In the present study, no applied treatment caused any changes of the morphological parameters. Similarly, dietary lithium given for a period of 2 months did not affect significantly haemoglobin and haematocrit in rats, but that longer time of exposure resulted in a well-marked increase in total leukocyte counts, neutrophils and lymphocytes [13]. Co-treatment of zinc restored total leukocyte counts and lymphocytes which could confirm the usefulness of antioxidants for alleviating lithium therapy side effects. The presented results show that longer administration of lithium can influence the immune system. As an adequate selenium level in an organism is connected with proper functioning of the immune system [38], these observations encourage further research on adjuvant selenium therapy in patients receiving lithium, particularly during long-term treatment.
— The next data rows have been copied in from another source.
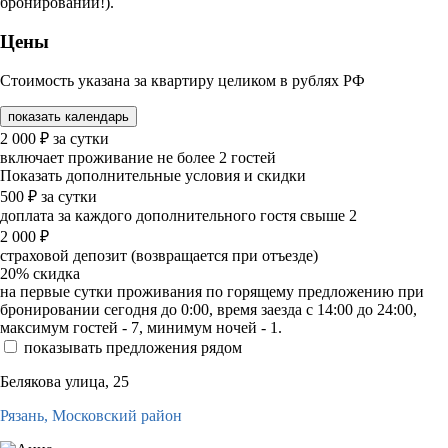
бронировании!).
Цены
Стоимость указана за квартиру целиком в рублях РФ
показать календарь
2 000
₽
за сутки
включает проживание не более 2 гостей
Показать дополнительные условия и скидки
500
₽
за сутки
доплата за каждого дополнительного гостя свыше 2
2 000
₽
страховой депозит (возвращается при отъезде)
20%
скидка
на первые сутки проживания по горящему предложению при
бронировании сегодня до 0:00, время заезда с 14:00 до 24:00,
максимум гостей - 7, минимум ночей - 1.
показывать предложения рядом
Белякова улица, 25
Рязань,
Московский район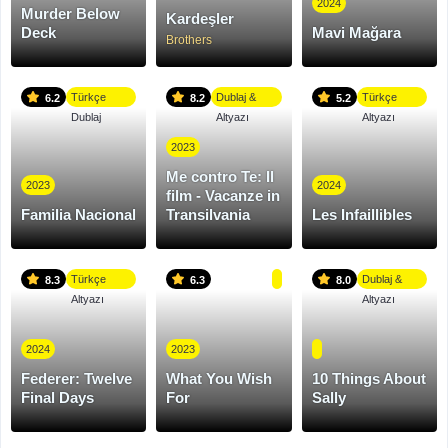
2024
Murder Below
Kardeşler
Deck
Mavi Mağara
Brothers
Türkçe
Dublaj &
Türkçe
6.2
8.2
5.2
Dublaj
Altyazı
Altyazı
2023
Me contro Te: Il
2023
2024
film - Vacanze in
Familia Nacional
Transilvania
Les Infaillibles
Türkçe
Dublaj &
8.3
6.3
8.0
Altyazı
Altyazı
2024
2023
Federer: Twelve
What You Wish
10 Things About
Final Days
For
Sally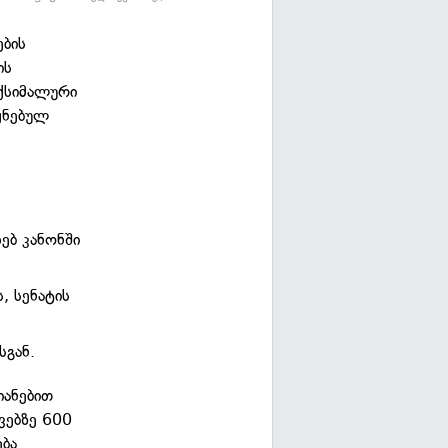
ების
ის
ქსიმალური
ყნებულ
ებ კანონში
, სენატის
სგან.
იანებით
ვებზე 600
ება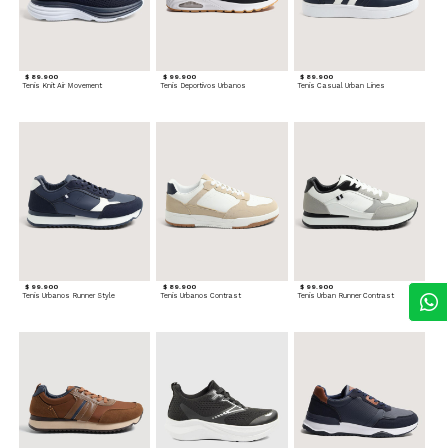
$ 89.900
$ 99.900
$ 89.900
Tenis Knit Air Movement
Tenis Deportivos Urbanos
Tenis Casual Urban Lines
$ 99.900
$ 89.900
$ 99.900
Tenis Urbanos Runner Style
Tenis Urbanos Contrast
Tenis Urban Runner Contrast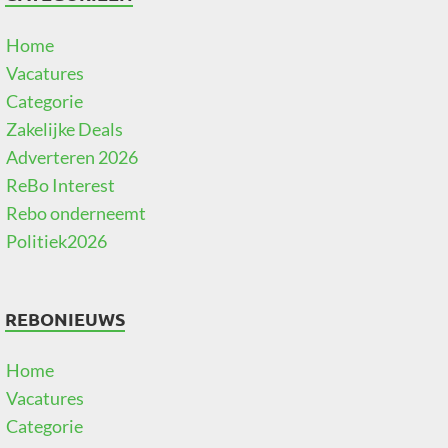
Home
Vacatures
Categorie
Zakelijke Deals
Adverteren 2026
ReBo Interest
Rebo onderneemt
Politiek2026
REBONIEUWS
Home
Vacatures
Categorie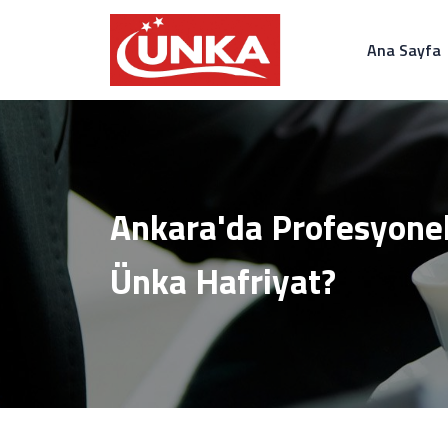
Ana Sayfa
Ankara'da Profesyonel
Ünka Hafriyat?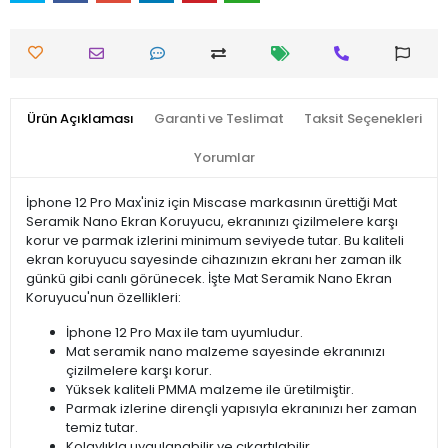
Ürün Açıklaması
Garanti ve Teslimat
Taksit Seçenekleri
Yorumlar
İphone 12 Pro Max'iniz için Miscase markasının ürettiği Mat
Seramik Nano Ekran Koruyucu, ekranınızı çizilmelere karşı
korur ve parmak izlerini minimum seviyede tutar. Bu kaliteli
ekran koruyucu sayesinde cihazınızın ekranı her zaman ilk
günkü gibi canlı görünecek. İşte Mat Seramik Nano Ekran
Koruyucu'nun özellikleri:
İphone 12 Pro Max ile tam uyumludur.
Mat seramik nano malzeme sayesinde ekranınızı
çizilmelere karşı korur.
Yüksek kaliteli PMMA malzeme ile üretilmiştir.
Parmak izlerine dirençli yapısıyla ekranınızı her zaman
temiz tutar.
Kolaylıkla uygulanabilir ve çıkartılabilir.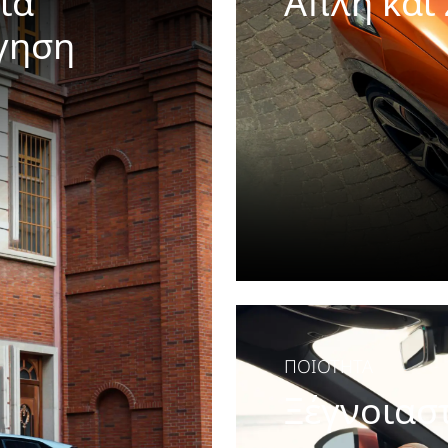
ια
Απλή και
γηση
Έξυπνα χαρακτηρισ
εμπειρία οδήγησης
και πρακτικές
χωρίς άγχος.
άτιστη οδήγηση.
ΠΟΙΟΤΗΤΑ
Ξέγνοιασ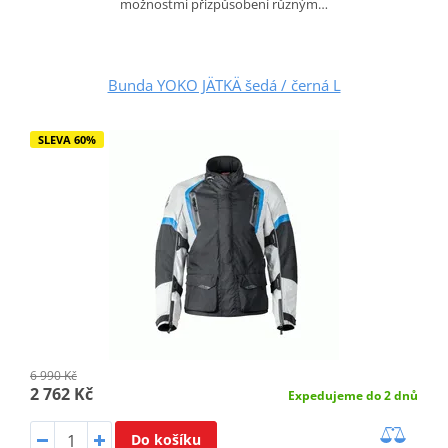
možnostmi přizpůsobení různým…
Bunda YOKO JÄTKÄ šedá / černá L
SLEVA 60%
6 990 Kč
2 762 Kč
Expedujeme do 2 dnů
Do košíku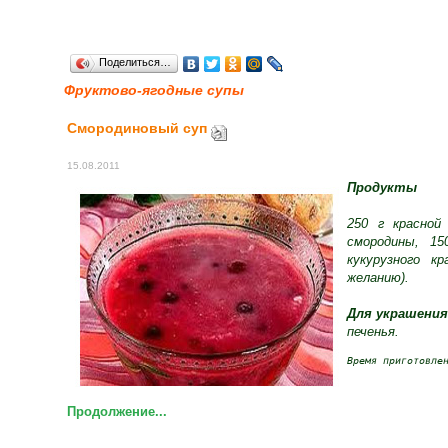
Поделиться…
Фруктово-ягодные супы
Смородиновый суп
15.08.2011
Продукты
250 г красной
смородины, 15
кукурузного кр
желанию).
Для украшени
печенья.
Время приготовле
Продолжение...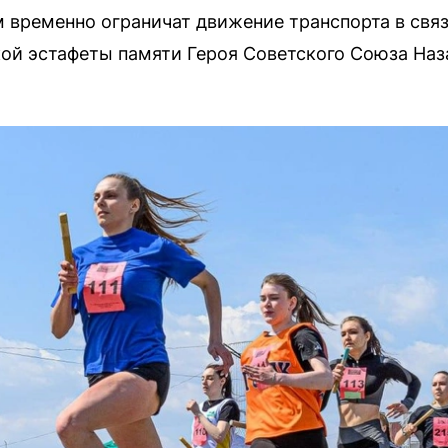
м временно ограничат движение транспорта в свя
ой эстафеты памяти Героя Советского Союза Наз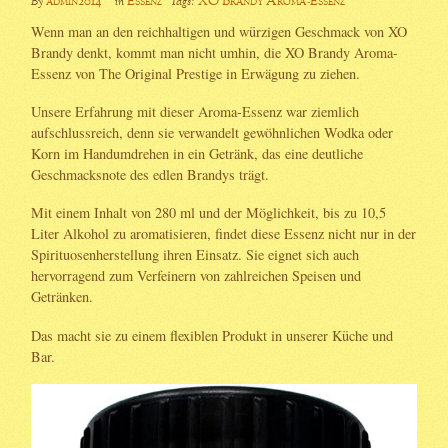
admin2014
Essenz
XO Brandy Aroma-Essenz
By
in
Tags:
Wenn man an den reichhaltigen und würzigen Geschmack von XO
Brandy denkt, kommt man nicht umhin, die XO Brandy Aroma-
Essenz von The Original Prestige in Erwägung zu ziehen.
Unsere Erfahrung mit dieser Aroma-Essenz war ziemlich
aufschlussreich, denn sie verwandelt gewöhnlichen Wodka oder
Korn im Handumdrehen in ein Getränk, das eine deutliche
Geschmacksnote des edlen Brandys trägt.
Mit einem Inhalt von 280 ml und der Möglichkeit, bis zu 10,5
Liter Alkohol zu aromatisieren, findet diese Essenz nicht nur in der
Spirituosenherstellung ihren Einsatz. Sie eignet sich auch
hervorragend zum Verfeinern von zahlreichen Speisen und
Getränken.
Das macht sie zu einem flexiblen Produkt in unserer Küche und
Bar.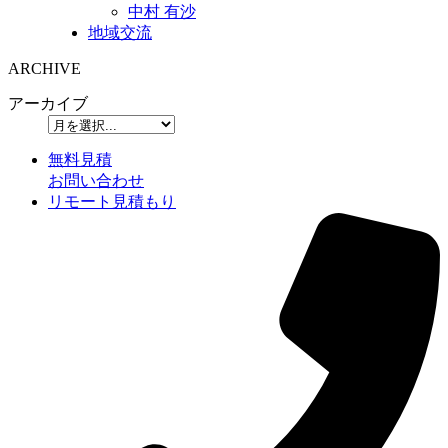
中村 有沙
地域交流
ARCHIVE
アーカイブ
無料見積
お問い合わせ
リモート見積もり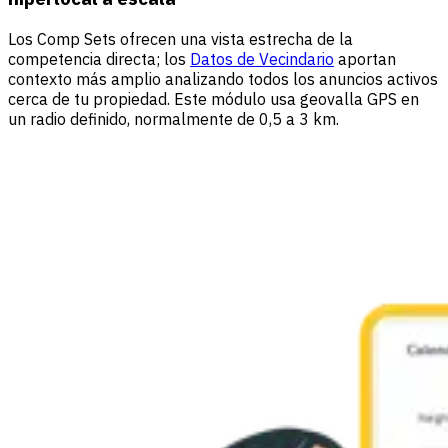
Los Comp Sets ofrecen una vista estrecha de la
competencia directa; los
Datos de Vecindario
aportan
contexto más amplio analizando todos los anuncios activos
cerca de tu propiedad. Este módulo usa geovalla GPS en
un radio definido, normalmente de 0,5 a 3 km.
Studies revealed that among other things, lithium toxicity can be connected with oxidative stress [6, 10, 13, 36], but contradicting outcomes were also reported [39, 40]. Furthermore, oxidative stress was also found to be involved into the pathophysiology of bipolar disorder [40, 41]. As long-term lithium therapy is used in the cure of this disease, the question of the influence of lithium on oxidative processes is an issue of great importance. The organisms developed a complex system of defence against oxidative stress which includes numerous substances, among other things antioxidant enzymes, namely superoxide dismutase, glutathione peroxidase and catalase [14, 40, 42, 43]. In this pilotage study, we investigated two of them: superoxide dismutase and glutathione peroxidase.
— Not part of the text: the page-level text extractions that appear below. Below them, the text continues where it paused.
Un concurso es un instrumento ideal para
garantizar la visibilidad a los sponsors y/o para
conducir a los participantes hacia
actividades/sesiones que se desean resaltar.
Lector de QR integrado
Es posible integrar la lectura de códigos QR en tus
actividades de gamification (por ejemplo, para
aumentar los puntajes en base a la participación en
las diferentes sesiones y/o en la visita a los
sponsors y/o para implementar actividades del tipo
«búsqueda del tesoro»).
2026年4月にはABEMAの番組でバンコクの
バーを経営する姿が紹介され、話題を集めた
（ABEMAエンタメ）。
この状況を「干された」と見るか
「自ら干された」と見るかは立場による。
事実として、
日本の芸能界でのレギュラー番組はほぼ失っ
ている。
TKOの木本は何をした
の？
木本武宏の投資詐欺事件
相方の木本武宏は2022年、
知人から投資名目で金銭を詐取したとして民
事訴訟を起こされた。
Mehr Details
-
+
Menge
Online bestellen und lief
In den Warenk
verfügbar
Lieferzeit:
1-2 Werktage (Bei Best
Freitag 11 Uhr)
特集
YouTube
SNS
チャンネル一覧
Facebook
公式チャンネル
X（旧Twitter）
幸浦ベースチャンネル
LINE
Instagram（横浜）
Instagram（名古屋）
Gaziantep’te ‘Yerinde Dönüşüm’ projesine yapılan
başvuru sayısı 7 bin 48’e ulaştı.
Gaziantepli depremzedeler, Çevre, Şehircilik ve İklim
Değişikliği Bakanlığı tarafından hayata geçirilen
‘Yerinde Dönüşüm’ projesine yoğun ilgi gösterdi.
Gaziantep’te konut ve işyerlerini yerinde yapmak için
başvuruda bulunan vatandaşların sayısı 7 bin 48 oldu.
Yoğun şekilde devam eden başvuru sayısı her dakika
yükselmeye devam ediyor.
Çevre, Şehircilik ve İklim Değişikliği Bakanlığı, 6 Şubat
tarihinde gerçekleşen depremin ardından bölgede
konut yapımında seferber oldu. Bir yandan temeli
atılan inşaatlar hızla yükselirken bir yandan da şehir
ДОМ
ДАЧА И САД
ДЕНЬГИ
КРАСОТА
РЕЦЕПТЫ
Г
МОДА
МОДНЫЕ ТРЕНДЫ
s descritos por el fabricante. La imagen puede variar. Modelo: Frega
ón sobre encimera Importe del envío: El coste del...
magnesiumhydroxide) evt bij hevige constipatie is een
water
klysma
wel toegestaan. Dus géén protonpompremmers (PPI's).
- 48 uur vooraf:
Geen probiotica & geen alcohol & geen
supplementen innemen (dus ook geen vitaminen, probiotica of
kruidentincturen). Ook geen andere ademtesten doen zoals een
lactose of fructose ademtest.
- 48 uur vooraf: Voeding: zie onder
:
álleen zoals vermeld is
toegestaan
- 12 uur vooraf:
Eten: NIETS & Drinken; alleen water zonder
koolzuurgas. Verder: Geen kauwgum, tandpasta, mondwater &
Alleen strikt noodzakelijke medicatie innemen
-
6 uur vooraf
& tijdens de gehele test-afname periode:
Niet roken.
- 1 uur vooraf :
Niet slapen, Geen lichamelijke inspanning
The period of the current experiment was very short when compared to psychiatric patients, and no lithium influence on SOD was displayed. However, even in such a short period, the tendency towards beneficial effect of selenium was shown. Lithium given for a longer period (2 months) caused a significant decrease in SOD in rats [13]. Khairova et al. [39] found decreased SOD in healthy subjects undergoing Li treatment. These outcomes seem to confirm our assumption regarding possible adjuvant application of any antioxidant in lithium treatment. In the present study, selenium markedly enhanced GPx vs. the control, whereas in the case of SOD, only a slight, insignificant increase was observed. Similar observations were reported by El-Demerdash and Nasr [21].
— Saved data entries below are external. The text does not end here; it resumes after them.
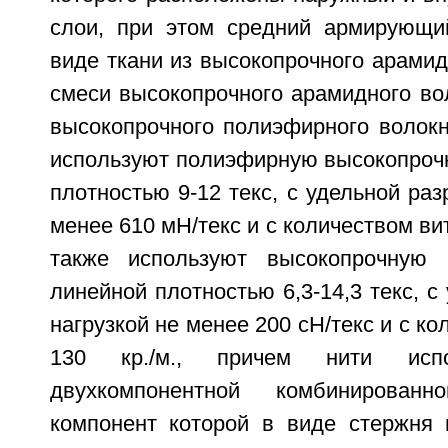
слои, при этом средний армирующи
виде ткани из высокопрочного арамид
смеси высокопрочного арамидного во
высокопрочного полиэфирного волокн
используют полиэфирную высокопрочн
плотностью 9-12 текс, с удельной раз
менее 610 мН/текс и с количеством вит
также используют высокопрочную
линейной плотностью 6,3-14,3 текс, с
нагрузкой не менее 200 сН/текс и с ко
130 кр./м., причем нити ис
двухкомпонентной комбинирован
компонент которой в виде стержня 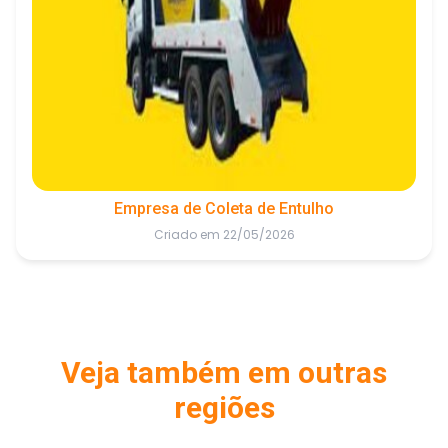
Empresa de Coleta de Entulho
Criado em 22/05/2026
Veja também em outras
regiões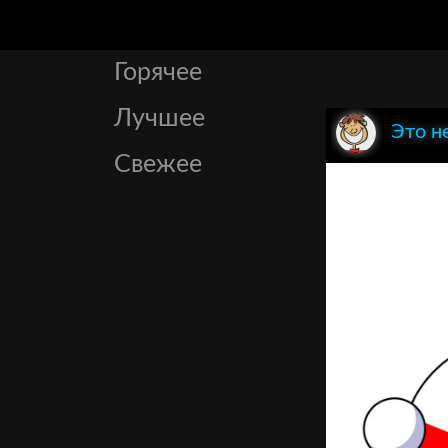
Горячее
Лучшее
Это н
Свежее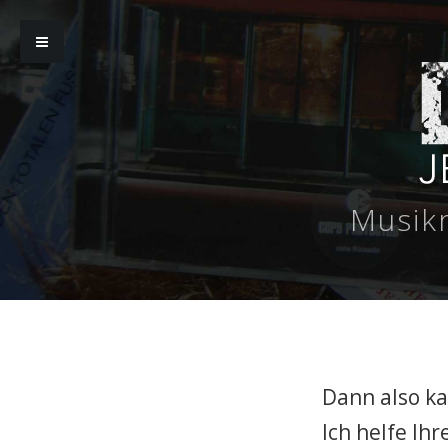
Musikr
Dann also ka
Ich helfe Ih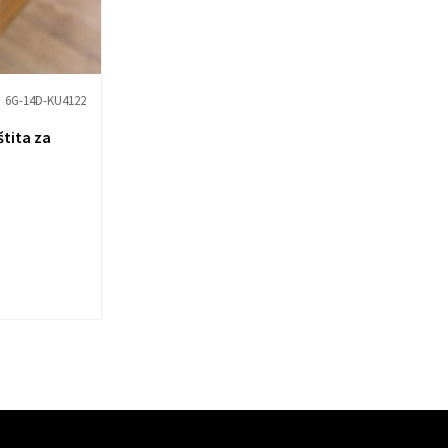
6G-14D-KU4122
štita za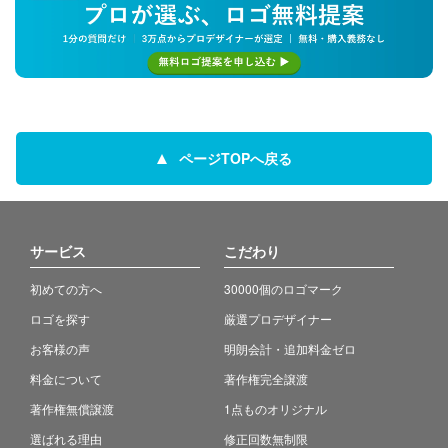
ページTOPへ戻る
サービス
こだわり
初めての方へ
30000個のロゴマーク
ロゴを探す
厳選プロデザイナー
お客様の声
明朗会計・追加料金ゼロ
料金について
著作権完全譲渡
著作権無償譲渡
1点ものオリジナル
選ばれる理由
修正回数無制限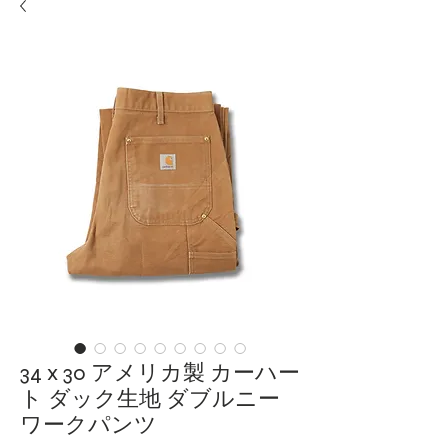
34 x 30 アメリカ製 カーハー
ト ダック生地 ダブルニー
ワークパンツ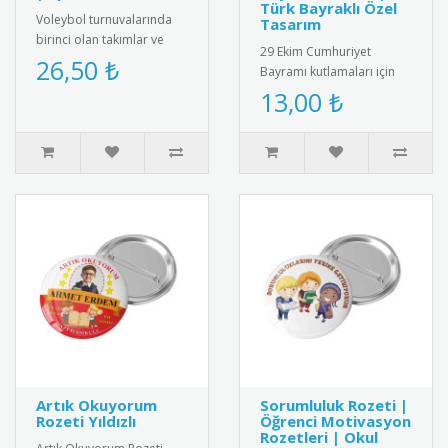
Türk Bayraklı Özel
Voleybol turnuvalarında
Tasarım
birinci olan takımlar ve
29 Ekim Cumhuriyet
oyuncular için özel tasarım
26,50 ₺
Bayramı kutlamaları için
madalya. Profesyonel gö..
özel tasarlanmış, kartlı
13,00 ₺
Türk bayraklı rozet. Yüksek
kal..
Artık Okuyorum
Sorumluluk Rozeti |
Rozeti Yıldızlı
Öğrenci Motivasyon
Rozetleri | Okul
In available data, there are not too many reports regarding relationships between lithium and iron. However, the study concerning the levels of different elements in hair of haemodialysis patients revealed that the statistically significant increase in iron was accompanied with a slight decrease in lithium [44]. In the present study, serum iron as well as mean corpuscular haemoglobin was slightly decreased in the lithium-treated group, and selenium co-administration seemed to exert a slight beneficial effect. Dhawan et al. also observed depressed iron in lithium-administered rats [45]. As the period of our experiment was rather short, further studies could allow the clarification of the issue on whether lithium administration could disturb iron homeostasis and whether selenium might alleviate such effect.

Co-administration of selenium restored significantly the lithium-disturbed levels of calcium, magnesium, albumin and glucose, and a similar effect, although insignificant, was noted in the case of iron level. Antioxidant enzymes were enhanced. To conclude, the obtained outcomes of this pilotage experiment let us suggest that the application of selenium as an adjuvant in lithium therapy is worth considering. Further studies are needed to solve the issue of the proper dose and form of selenium supplementation.